In an older lawsuit against SCI in Florida, the company was sued after bones were discovered in a dump pile. SCI originally claimed that these were animal bones, according to a 2002 Associated Press story. But DNA tests confirmed that the bones belonged to some of the people who should have been buried in the cemetery. The cemetery manager, Peter Hartmann, committed suicide when the story broke. The lawsuit, which covered two Menorah Gardens cemeteries, in Fort Lauderdale and West Palm Beach, respectively, was settled in 2003 for $100 million.
At one point, local rabbis held meetings to discuss taking over the Menorah Gardens cemetery in West Palm Beach, said Rabbi Leonard Zucker, chairman of the Cemetery and Funeral Practices Committee of the Palm Beach County Board of Rabbis. But that never came to be, because “we couldn’t afford it,” Zucker said.
Still, Zucker, who is a Conservative rabbi, is not convinced that any wrongdoing took place. He said the mix-up may have been the fault of the company that owned the cemetery prior to SCI purchasing it.
“I had a number of people in my congregation who said, ‘I’m going to sue SCI.’ ‘What for?’ ‘Because everybody is suing them.’ That’s the sort of thing that was happening,” Zucker said. “SCI has deep pockets – so people have the tendency to sue the people with the deepest pockets. That’s why SCI gets sued so much.”
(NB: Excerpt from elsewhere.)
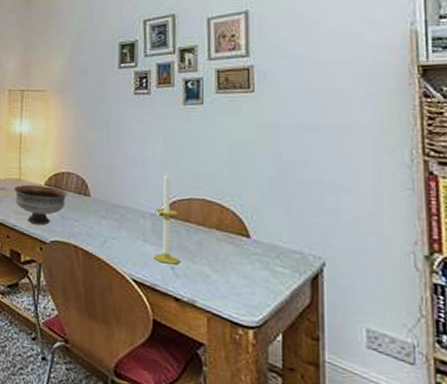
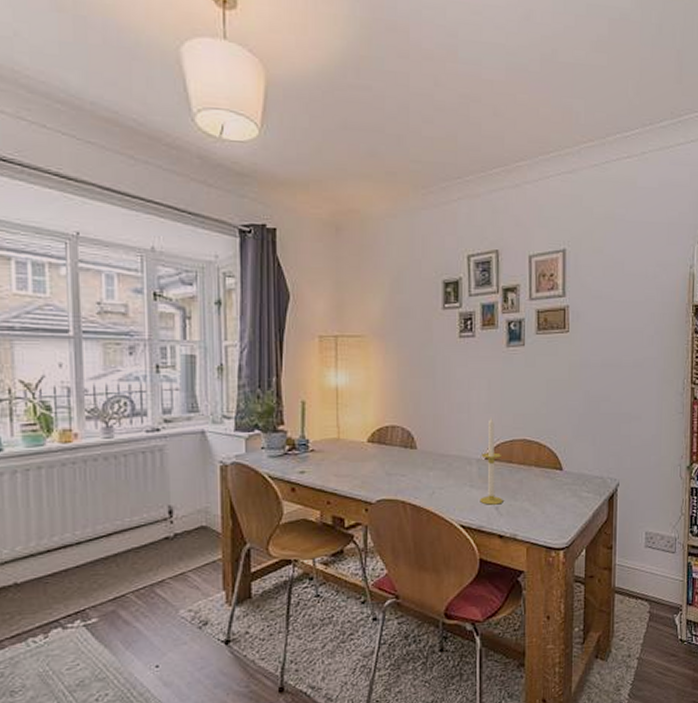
bowl: present [14,184,68,225] -> none [332,443,393,486]

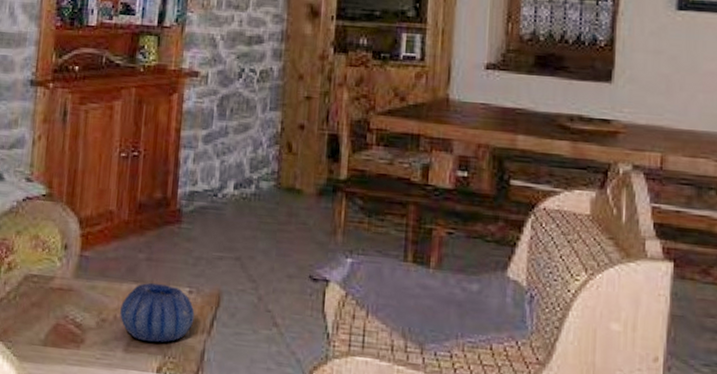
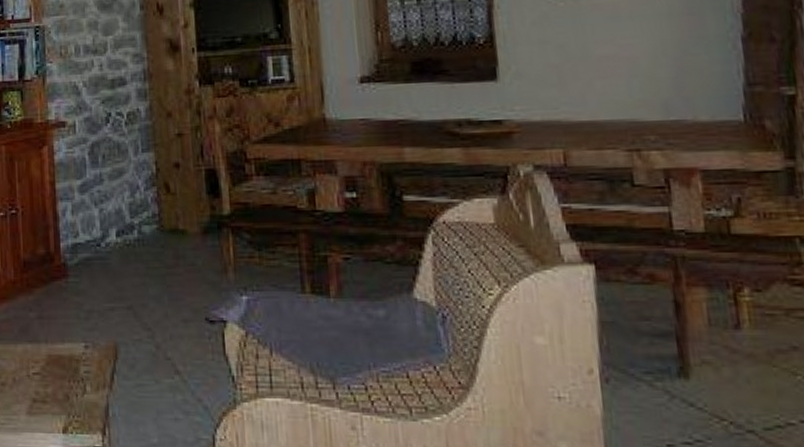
decorative bowl: present [120,282,195,343] -> none [18,341,94,402]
This statement doesn’t sit well with Sheldon Cohen, an Ohio dentist whose father’s bones were found in a dump pile at SCI’s Menorah Gardens cemetery in West Palm Beach. DNA tests confirmed that the bones belonged to his father, Hymen Cohen, an air force veteran who passed away in 1983.
“It was awful. A pretty horrifying thing,” Sheldon Cohen said. Cohen was compensated in the lawsuit, but he said the money does not come close to rectifying what happened.
“It was just too painful to keep proceeding with it,” he said.
Ellen Kleinert, whose husband is buried in SCI’s Fort Lauderdale cemetery, is also dissatisfied. Kleinert was not compensated, and this was because she refused to allow SCI’s staff to disinter her husband’s grave to conduct a DNA test. Disturbing the dead is against Judaism, she explained.
“The way we see it is, we lost my husband, the father of my children, twice. We don’t know where his body is,” she said.
She is working on a documentary film to expose what happened in the cemetery. But back in California, Bergman, whose prepaid grave is waiting for her under a tree next to her husband in Eden Memorial Park, doesn’t know about the DNA tests in Florida. As far as she is concerned, her husband, an architect who died at the age of 83 from Alzheimer’s disease, is still resting in peace on the same spot where he was laid to rest.
Though she joined the lawsuit and accepted the settlement payout, she told the Forward: “Truthfully, I’m not convinced the cemetery did something wrong. Personally I just don’t see it.”